The Securities and Exchange Commission has been talking up the importance of corporate culture lately, including two speeches already this week that touch on the subject. Corporate compliance officers trying to glean insights about what to tell your own boards about culture may want to take a closer look — especially to understand a crucial point about culture not emphasized strongly enough.
Begin with SEC chairman Jay Clayton, who spoke Monday at a day-long symposium hosted by the New York Federal Reserve on corporate culture in the financial industry. His remarks touched on everything from the importance of understanding a company’s true culture, to the many actions and attitudes that collectively build a corporate culture, to what the SEC expects managers to do about culture.
Clayton opened with the importance of management truly knowing and understanding the corporate culture — which, honestly, strikes me as common sense. But why, specifically, must the C-suite and board understand corporate culture? Because negotiating your way out of a misconduct mess can get really sticky if you don’t:
Let’s take as given that both the firm’s management and the regulator want the firm to have “good” culture: one, for example, that is consistent with long term shareholder, employee, customer and societal interests as well as law and regulation… However, if there is a disconnect between what management thinks the firm’s culture is today and what the regulator thinks the firm’s culture is today, agreeing on measures to enhance the culture will be difficult — very difficult. Said starkly, if the regulator is convinced a firm has a cultural problem and the firm continues to fight that conclusion, tension is likely to be high and progress — which involves fostering mutual regulator -firm respect and trust — will be slow and costly all around.
Yet another practical point you can raise with your board or CEO if it seems disinterested in corporate culture.
Later, however, Clayton says that one key to preserving culture is to have a clearly defined mission. Take a look:
There are many familiar methods for communicating, monitoring and reinforcing cultural objectives — compliance programs, policies and procedures, training, personnel decisions (including evaluations and compensation), etc. I believe all of these methods are important and, in large financial organizations, essential. I also believe these methods are enhanced by, and in fact, to be effective over the long term, require, a clear, candid, easily understandable articulation of the organization’s core mission.
A fair point to raise, but perhaps too simplistic for the real world. For example, Clayton mentions the SEC itself and its core mission: “furthering the interests of our long-term retail investors.”
That phrase can mean different things to different people. Clayton could take (and has taken) that phrase to mean loosening oversight of small companies, so they can go public more easily and earlier in their corporate lives, and retail investors can reap the benefits.
On the other hand, recall the dot-com market crash in 2000. Long-term retail investors did not have their interests furthered back then, and the loose governance rules Clayton talks up today were exactly what caused that trouble.
So many people might hear the phrase “furthering the interests of our long-term retail investors” and assume the speaker means stronger governance and compliance, such as what the SEC implemented with the Sarbanes-Oxley and Dodd-Frank acts.

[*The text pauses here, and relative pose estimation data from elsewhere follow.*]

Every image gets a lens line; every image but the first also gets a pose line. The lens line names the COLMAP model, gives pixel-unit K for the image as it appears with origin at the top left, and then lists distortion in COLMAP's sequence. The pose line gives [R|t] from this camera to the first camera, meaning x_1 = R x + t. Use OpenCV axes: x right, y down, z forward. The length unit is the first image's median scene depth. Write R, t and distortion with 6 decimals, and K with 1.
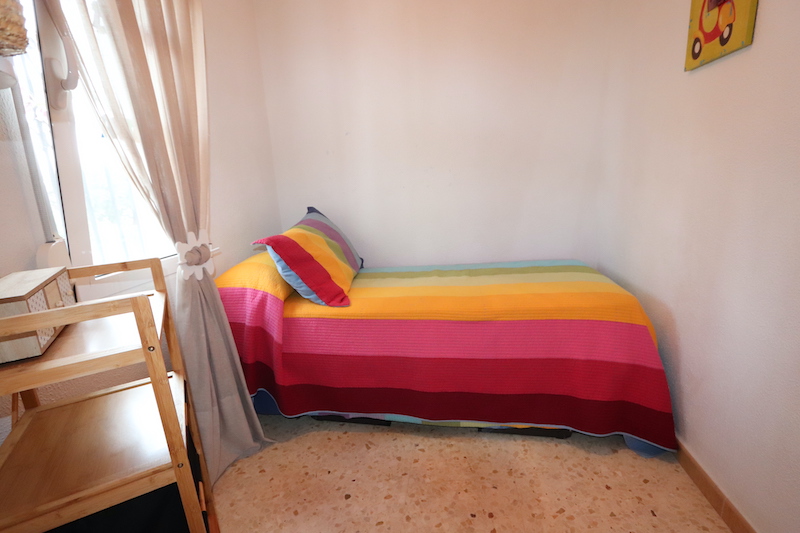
lens RADIAL K [[370.9, 0, 402.8], [0, 370.9, 264.2], [0, 0, 1]] dist [-0.020738, 0.003765]
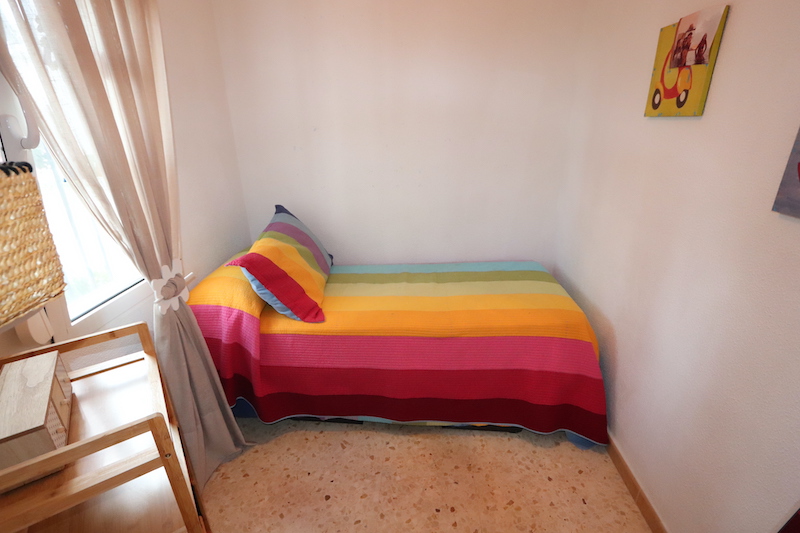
lens RADIAL K [[370.9, 0, 401.9], [0, 370.9, 270.3], [0, 0, 1]] dist [-0.020738, 0.003765]
pose [[0.995104, 0.001196, 0.098830, -0.034835], [-0.013935, 0.991636, 0.128311, -0.201349], [-0.097850, -0.129060, 0.986797, -0.041869]]
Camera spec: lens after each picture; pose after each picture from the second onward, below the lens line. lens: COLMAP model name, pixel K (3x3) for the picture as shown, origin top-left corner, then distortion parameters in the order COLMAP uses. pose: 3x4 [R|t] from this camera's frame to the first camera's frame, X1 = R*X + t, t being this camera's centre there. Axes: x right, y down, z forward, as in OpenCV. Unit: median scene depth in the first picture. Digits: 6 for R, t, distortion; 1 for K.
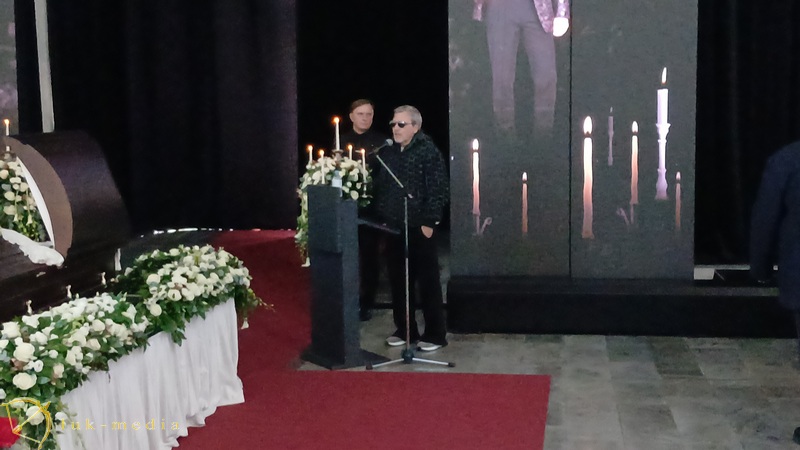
lens RADIAL K [[1234.1, 0, 395.6], [0, 1234.1, 219.6], [0, 0, 1]] dist [0.166872, 0.000000]
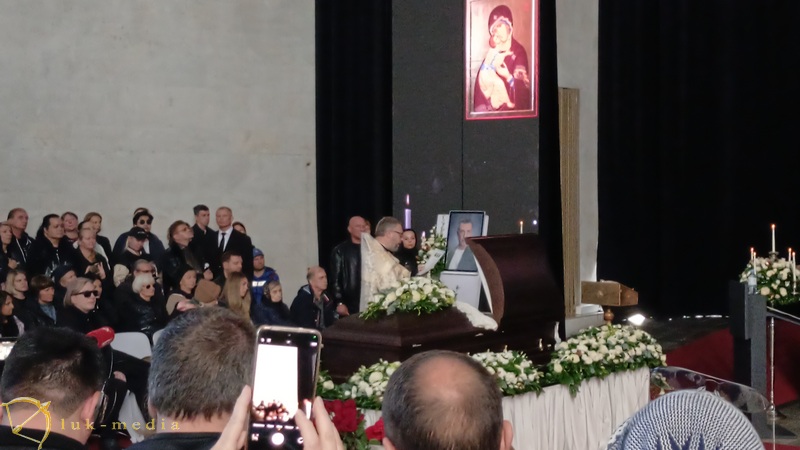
lens RADIAL K [[1234.1, 0, 427.0], [0, 1234.1, 235.8], [0, 0, 1]] dist [0.166872, 0.000000]
pose [[0.875561, 0.026534, -0.482379, 0.280526], [-0.053795, 0.997636, -0.042766, -0.004746], [0.480104, 0.063394, 0.874918, -0.217732]]
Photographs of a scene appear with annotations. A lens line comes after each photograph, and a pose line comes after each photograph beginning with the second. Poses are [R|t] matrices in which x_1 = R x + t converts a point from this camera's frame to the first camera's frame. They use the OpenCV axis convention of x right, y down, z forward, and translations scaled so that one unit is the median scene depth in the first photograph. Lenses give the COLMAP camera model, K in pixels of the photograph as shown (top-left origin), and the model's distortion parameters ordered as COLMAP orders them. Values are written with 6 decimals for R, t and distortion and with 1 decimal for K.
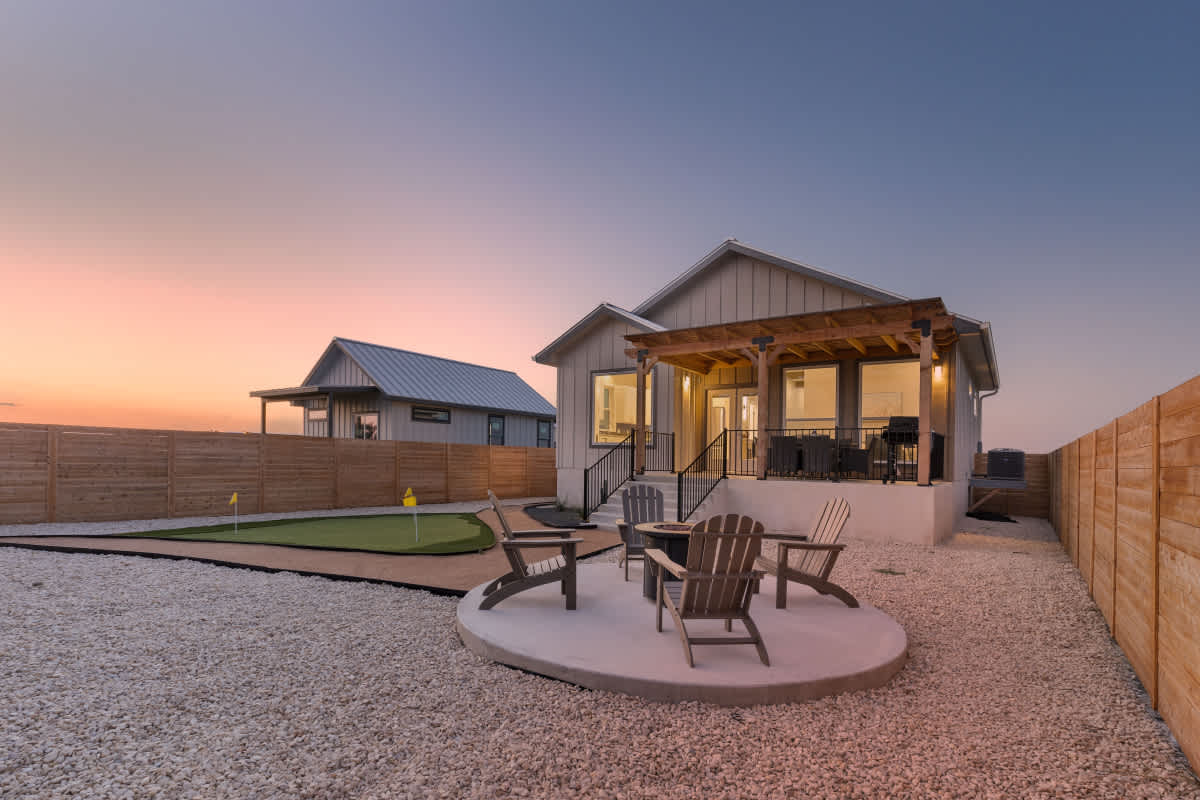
lens RADIAL K [[578.2, 0, 600.7], [0, 578.2, 451.5], [0, 0, 1]] dist [0.000399, -0.000015]
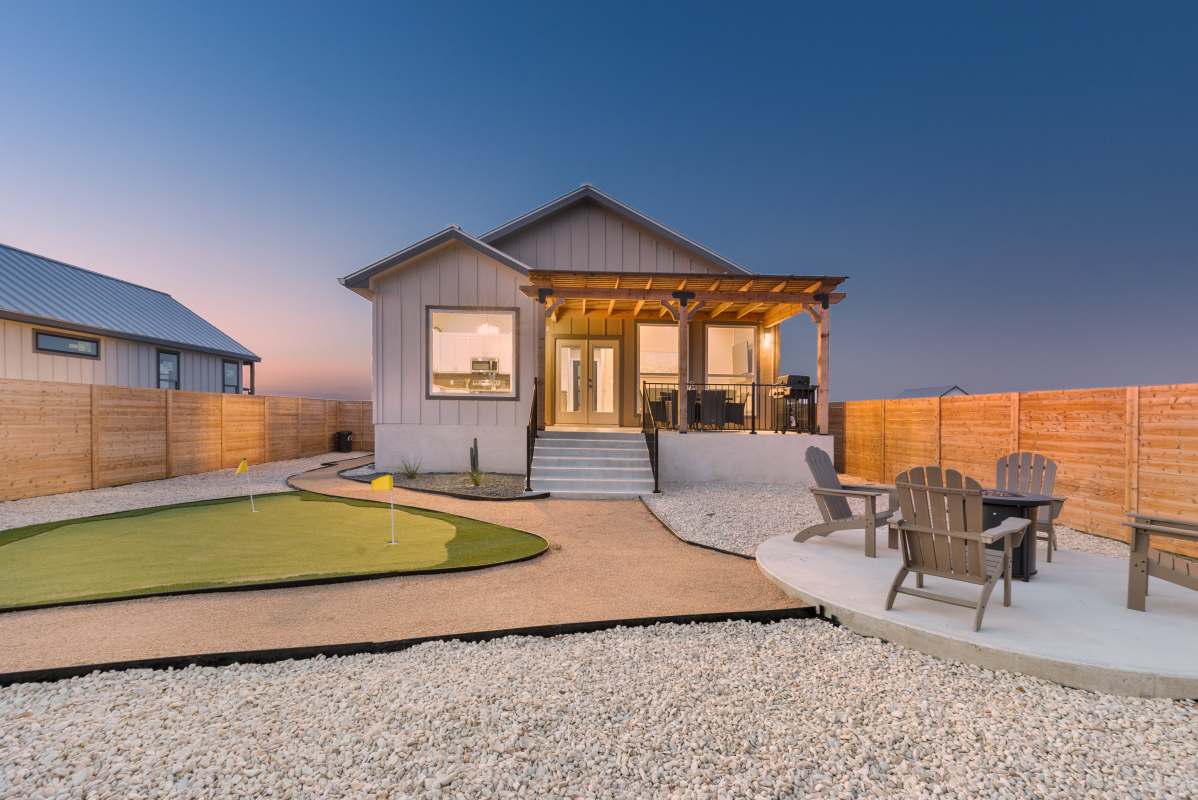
lens RADIAL K [[564.6, 0, 600.1], [0, 564.6, 404.1], [0, 0, 1]] dist [0.000562, -0.000226]
pose [[0.806742, 0.002533, 0.590898, -0.314080], [-0.005804, 0.999977, 0.003636, -0.003502], [-0.590875, -0.006363, 0.806738, 0.219551]]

Yet that’s the opposite of what Clayton means when he talks about furthering the SEC’s mission.
Priorities Matter as Much as Mission
It’s an important point because this is how miscommunication happens in large organizations, and compliance officers deal with the consequences of that miscommunication all the time. Everyone in one part of the enterprise thinks the policy is clear, the meaning is clear, the objective is clear — and then we’re stunned to find that another part of the enterprise has reached a different conclusion and is behaving in a totally different way.

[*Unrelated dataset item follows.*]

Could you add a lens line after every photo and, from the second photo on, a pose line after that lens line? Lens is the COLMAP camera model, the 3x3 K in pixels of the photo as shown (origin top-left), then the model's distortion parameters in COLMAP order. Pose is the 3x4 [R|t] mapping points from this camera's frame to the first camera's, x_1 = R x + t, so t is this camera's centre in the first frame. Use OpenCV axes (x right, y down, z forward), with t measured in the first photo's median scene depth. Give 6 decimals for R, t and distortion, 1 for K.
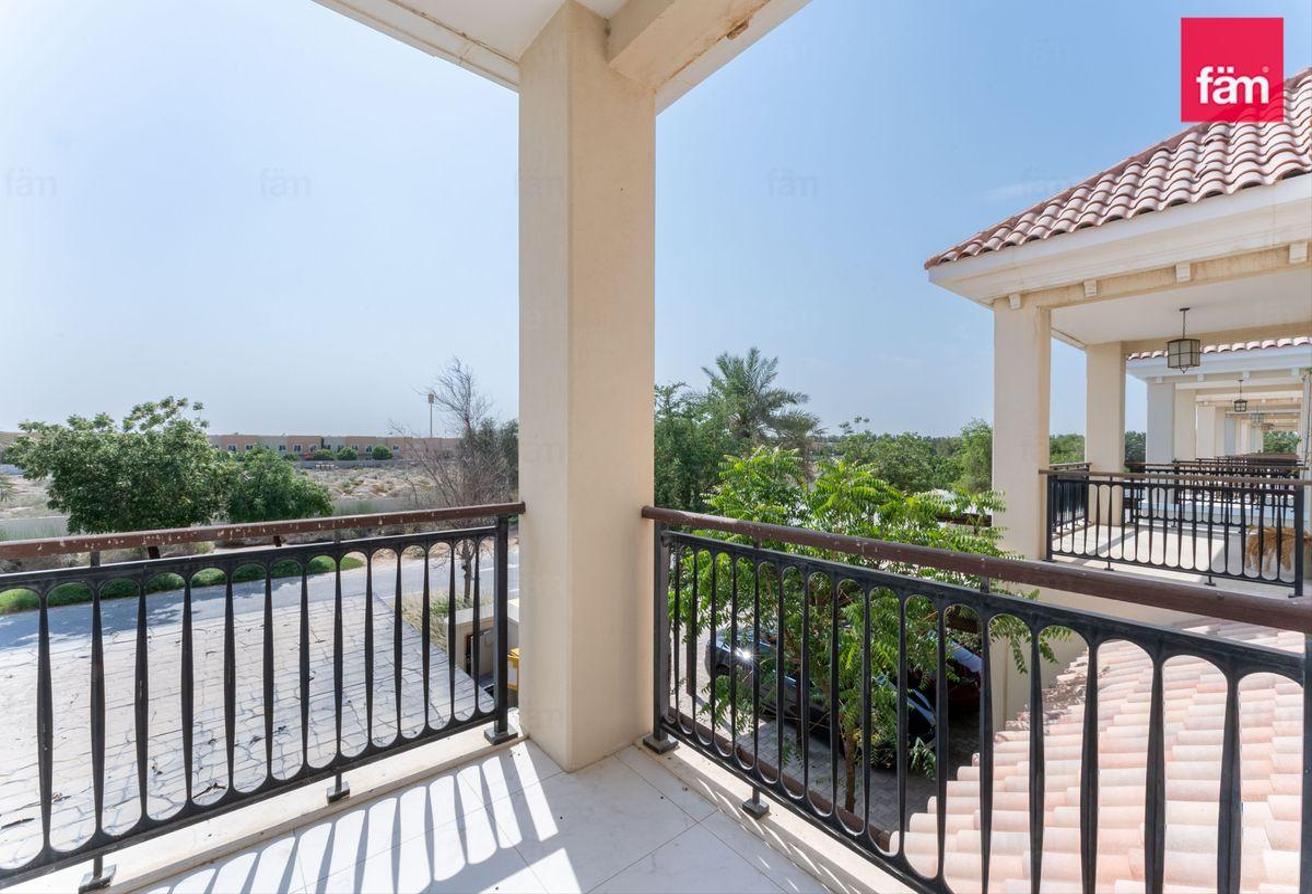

What are they thinking, we ask? How could they not understand what we just said?
They misunderstand because senior leaders spend too much time talking about mission and values, and not enough time working on priorities and incentives.
Employees (and third parties) spend much of their day asking themselves: What am I supposed to do? What am I being paid to do? Then they act on those answers as best as they understand them. So if senior leaders really want a strong, unified culture, they should be sure the company’s priorities are clear, and employee incentives (read: paychecks) are geared to achieving them.

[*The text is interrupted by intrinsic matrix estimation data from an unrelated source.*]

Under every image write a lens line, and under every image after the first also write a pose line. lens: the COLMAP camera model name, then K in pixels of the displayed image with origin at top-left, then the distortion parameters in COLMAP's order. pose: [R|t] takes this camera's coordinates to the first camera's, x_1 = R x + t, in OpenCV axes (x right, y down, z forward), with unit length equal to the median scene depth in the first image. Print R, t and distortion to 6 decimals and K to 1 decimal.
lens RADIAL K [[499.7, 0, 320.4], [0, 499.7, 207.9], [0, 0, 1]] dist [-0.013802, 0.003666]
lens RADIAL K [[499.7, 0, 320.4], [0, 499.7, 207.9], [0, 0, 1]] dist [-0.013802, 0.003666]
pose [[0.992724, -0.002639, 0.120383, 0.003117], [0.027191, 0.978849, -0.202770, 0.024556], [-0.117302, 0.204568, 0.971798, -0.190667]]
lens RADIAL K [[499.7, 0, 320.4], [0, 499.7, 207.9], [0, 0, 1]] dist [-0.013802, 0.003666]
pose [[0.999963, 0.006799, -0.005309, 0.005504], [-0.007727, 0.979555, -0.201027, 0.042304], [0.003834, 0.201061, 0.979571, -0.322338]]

I had a recent post on Navex Global about the difference between values and priorities if you want to dive deeper into the issue. Another excellent treatment of the point came from William Dudley, former president of the New York Fed. He gave a superb talk last year on the importance of defining a firm’s mission and building incentives around it — complete with a swipe at financial firms for bungling that process way too often.
That’s not to say thinking about mission and core values is a waste of time. On the contrary, senior executives should think deeply about core ethical values for the organization, as well as mission — which is just fancy-speak for “what the company tries to do.”
But those are the first steps, and let’s be honest: every company says it wants to be ethical, and inclusive, and respectful, and honest. I’ve never heard of an organization that didn’t profess to want those things. Even the Trump Administration says them.
Unto themselves, however, they are just keywords in a vacuum. Then comes the harder work of emphasizing which objectives matter more than others (that’s priorities) and how to drive employees to focus on those objectives (that’s compensation). That’s what leaders need to consider as they try to keep a corporate culture together.